News

Christmas in Tulita

posted on 01/02/12 09:45 am by Kathy McMerty  

Article by Fr. Jon Hansen, C.Ss.R.
Tulita, NT is a small village located 200 km south of the Arctic Circle where the Great Bear River intersects the Mackenzie on its course north to the Arctic Ocean. In North Slavey, the language of the Dené who live here, Tulita means, “Where the waters meet”.

I arrived in Tulita, at the invitation of Murray Chatlain, Bishop of the Mackenzie-Fort Smith Diocese, to be with the people for the Christmas Masses. Tulita has a history of Catholicism which goes back nearly 400 years and the people still have a very strong devotion to the Eucharist as was evident in the close to 200 people who filled the church for Christmas Eve midnight Mass. What is notable is that this faith is sustained in the virtual absence of clergy. One priest serves this vast “Sahtu” region west of Great Bear Lake. The territory consists of five communities separated by hundreds of kilometres of wilderness with no roads except in the depths of winter when the muskeg bogs get firm enough to support traffic and the Mackenzie River freezes over.

In Tulita the faith community is served by a Felician Sister by the name of Celeste who has lived in the village for the past thirty years. Besides animating the parish community Sr. Celeste also manages the preschool, a school which she began shortly after she arrived. It is here, through her work with the children, that she best finds a way to connect with the families and after so many years she is like family to many of the community residents. But not all the communities are so lucky to have such a faithful “Religious” presence.

The land around Tulita is starkly beautiful with the distant peaks of the Mackenzie mountain range serving as a backdrop to the wide expanse of the frozen Mackenzie River. Towering above the Great Bear River standing as a sentinel over the village is Bear Rock (pictured at left), the mountain bluff which plays an important role in the creation myths of the local culture. The people here are closely tied to the land but at the same time fear that the youth are not picking up the traditions that have sustained this community for so many generations.

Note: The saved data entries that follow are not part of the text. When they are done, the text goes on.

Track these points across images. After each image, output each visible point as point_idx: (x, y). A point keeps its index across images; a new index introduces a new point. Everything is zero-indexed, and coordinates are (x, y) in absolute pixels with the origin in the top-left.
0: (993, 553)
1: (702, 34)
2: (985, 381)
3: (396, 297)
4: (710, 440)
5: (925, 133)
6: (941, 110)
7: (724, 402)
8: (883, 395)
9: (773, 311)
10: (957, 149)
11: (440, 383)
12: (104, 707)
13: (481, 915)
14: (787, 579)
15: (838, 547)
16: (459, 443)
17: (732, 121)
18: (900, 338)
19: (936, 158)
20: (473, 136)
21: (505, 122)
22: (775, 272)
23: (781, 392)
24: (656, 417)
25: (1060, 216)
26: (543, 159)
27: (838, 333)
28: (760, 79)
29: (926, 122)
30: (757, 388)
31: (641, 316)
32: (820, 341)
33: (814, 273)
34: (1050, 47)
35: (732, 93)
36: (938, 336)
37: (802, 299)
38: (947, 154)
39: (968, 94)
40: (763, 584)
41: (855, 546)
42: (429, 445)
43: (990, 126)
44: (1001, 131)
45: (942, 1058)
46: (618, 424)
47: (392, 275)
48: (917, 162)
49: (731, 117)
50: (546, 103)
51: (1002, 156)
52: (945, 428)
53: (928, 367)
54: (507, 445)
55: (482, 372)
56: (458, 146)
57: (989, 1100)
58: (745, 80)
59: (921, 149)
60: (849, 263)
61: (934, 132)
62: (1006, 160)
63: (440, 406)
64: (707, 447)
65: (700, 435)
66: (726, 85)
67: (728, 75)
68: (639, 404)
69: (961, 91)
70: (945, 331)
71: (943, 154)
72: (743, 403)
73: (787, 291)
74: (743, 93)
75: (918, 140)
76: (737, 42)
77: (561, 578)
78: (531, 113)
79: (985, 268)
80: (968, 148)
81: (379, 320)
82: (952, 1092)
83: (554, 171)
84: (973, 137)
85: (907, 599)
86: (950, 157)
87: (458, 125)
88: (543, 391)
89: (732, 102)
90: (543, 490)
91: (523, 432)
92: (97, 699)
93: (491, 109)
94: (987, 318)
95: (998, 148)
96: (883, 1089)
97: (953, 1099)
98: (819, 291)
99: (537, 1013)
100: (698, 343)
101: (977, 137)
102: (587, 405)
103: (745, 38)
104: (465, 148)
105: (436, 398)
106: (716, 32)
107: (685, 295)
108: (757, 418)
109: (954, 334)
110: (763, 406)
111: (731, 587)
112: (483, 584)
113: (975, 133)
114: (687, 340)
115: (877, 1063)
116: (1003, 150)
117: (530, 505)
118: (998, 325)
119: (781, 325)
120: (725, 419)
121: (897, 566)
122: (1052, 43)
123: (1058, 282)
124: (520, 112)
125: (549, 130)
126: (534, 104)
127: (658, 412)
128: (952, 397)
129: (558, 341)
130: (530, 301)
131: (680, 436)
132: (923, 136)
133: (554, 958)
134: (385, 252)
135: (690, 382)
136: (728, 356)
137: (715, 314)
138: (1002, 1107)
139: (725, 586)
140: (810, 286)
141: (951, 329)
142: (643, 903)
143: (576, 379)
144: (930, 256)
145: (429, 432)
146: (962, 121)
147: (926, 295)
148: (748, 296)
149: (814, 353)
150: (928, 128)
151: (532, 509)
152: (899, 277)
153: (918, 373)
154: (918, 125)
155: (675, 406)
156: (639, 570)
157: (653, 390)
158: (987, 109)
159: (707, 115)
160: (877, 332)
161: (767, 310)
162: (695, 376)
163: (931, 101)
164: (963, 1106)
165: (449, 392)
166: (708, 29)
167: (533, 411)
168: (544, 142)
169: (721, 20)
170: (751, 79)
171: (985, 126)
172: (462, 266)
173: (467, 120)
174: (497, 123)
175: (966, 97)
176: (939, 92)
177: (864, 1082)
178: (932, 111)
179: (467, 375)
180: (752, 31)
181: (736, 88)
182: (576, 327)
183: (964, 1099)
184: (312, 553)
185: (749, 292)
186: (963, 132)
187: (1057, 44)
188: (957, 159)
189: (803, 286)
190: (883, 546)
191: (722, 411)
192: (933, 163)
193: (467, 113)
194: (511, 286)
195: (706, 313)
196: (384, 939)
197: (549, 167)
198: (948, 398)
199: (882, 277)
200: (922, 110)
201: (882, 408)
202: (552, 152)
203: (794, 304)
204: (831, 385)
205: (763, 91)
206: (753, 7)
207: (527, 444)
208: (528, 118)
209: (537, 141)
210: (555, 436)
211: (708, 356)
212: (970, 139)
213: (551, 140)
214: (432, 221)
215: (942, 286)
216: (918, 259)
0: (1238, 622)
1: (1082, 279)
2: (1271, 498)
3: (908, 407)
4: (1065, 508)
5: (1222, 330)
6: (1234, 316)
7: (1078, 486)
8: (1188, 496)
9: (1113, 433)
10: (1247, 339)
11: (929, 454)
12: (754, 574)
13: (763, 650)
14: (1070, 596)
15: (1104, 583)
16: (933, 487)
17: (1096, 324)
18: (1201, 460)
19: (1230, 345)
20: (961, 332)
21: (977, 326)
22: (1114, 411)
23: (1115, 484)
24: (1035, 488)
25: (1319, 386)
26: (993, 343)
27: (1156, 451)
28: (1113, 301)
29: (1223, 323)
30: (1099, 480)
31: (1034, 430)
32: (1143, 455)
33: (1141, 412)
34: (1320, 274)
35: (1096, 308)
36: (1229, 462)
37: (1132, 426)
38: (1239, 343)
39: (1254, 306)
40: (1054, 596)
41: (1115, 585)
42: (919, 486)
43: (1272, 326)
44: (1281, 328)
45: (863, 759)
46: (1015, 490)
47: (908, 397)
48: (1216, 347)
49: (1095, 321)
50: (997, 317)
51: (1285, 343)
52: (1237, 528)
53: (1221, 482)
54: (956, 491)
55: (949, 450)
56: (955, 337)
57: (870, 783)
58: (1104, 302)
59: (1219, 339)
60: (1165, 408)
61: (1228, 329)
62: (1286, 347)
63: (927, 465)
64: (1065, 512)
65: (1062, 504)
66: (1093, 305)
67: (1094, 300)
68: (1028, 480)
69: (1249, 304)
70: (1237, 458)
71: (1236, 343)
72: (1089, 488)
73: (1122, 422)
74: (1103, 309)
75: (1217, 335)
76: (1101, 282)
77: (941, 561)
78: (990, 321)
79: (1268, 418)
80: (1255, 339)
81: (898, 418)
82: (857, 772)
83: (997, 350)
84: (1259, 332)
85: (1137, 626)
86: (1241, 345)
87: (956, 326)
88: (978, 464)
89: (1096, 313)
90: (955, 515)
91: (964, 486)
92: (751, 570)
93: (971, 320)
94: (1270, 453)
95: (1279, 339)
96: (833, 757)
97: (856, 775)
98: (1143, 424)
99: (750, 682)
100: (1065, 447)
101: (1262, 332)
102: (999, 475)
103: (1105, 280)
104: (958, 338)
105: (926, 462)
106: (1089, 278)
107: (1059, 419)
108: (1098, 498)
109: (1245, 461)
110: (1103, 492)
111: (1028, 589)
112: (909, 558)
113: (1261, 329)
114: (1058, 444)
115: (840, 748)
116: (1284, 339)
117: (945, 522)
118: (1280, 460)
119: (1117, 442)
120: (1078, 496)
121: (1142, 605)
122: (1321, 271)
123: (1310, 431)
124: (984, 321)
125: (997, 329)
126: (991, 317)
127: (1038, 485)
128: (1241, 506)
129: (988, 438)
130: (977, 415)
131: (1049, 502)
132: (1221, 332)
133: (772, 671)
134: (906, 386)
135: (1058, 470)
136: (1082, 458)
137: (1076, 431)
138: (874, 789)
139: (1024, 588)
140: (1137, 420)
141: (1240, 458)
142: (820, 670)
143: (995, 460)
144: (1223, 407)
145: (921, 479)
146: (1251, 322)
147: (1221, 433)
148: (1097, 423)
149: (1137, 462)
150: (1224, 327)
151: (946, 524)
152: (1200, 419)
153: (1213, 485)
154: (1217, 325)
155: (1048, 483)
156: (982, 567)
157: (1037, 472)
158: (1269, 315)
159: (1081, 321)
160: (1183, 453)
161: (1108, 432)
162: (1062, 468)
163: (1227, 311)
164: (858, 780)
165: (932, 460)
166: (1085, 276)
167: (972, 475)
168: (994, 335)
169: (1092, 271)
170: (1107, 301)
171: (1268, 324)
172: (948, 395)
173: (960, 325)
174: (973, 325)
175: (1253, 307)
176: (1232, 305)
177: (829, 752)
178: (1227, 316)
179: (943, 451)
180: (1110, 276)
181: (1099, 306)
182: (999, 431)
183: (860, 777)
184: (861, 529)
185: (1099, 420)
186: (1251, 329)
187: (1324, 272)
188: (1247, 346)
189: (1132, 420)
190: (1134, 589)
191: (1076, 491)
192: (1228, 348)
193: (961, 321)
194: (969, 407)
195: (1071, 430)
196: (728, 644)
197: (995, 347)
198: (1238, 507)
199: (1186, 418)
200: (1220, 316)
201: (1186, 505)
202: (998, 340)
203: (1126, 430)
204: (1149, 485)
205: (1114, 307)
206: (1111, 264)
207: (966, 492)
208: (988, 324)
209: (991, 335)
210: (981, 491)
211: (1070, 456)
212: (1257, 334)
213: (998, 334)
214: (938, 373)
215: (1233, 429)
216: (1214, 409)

It is a fear which is grounded in a harsh reality.

Tulita, like many communities in the north, suffers from the great changes that have swept through the past couple of generations leaving many to wonder what, in the wake of the modern world, is the best direction for the community to follow. Too often in this struggle it is the young people who suffer most as they find themselves caught between the expectations of their elders to follow traditional ways and the lure of greater opportunities in the larger centers to the south, opportunities for which they are sometimes ill prepared.

Despite these big questions the greatest impression left on me was that of a people who were warm and hospitable. They were people who loved to tell stories and to laugh. These were people who welcomed me and made me feel like I was an old friend who had returned from afar. These were a people who knew that God walked with them both in times of celebration and in times of difficulty and sorrow.

On the last morning of my stay I paused as I was loading my gear into the truck that was taking me to the airport. Looking up into the pitch black Arctic morning sky filled with stars I strained my eyes hoping to catch a glimpse of the northern lights. There was none to be seen but I was not disappointed. I had come to Tulita to bring Christmas, to bring Christ in the Eucharist and the people had welcomed that gift in a way that the Holy Family had never experienced in their journey through Bethlehem on that first night so long ago. In doing so they gave me the best Christmas present I could have hoped for.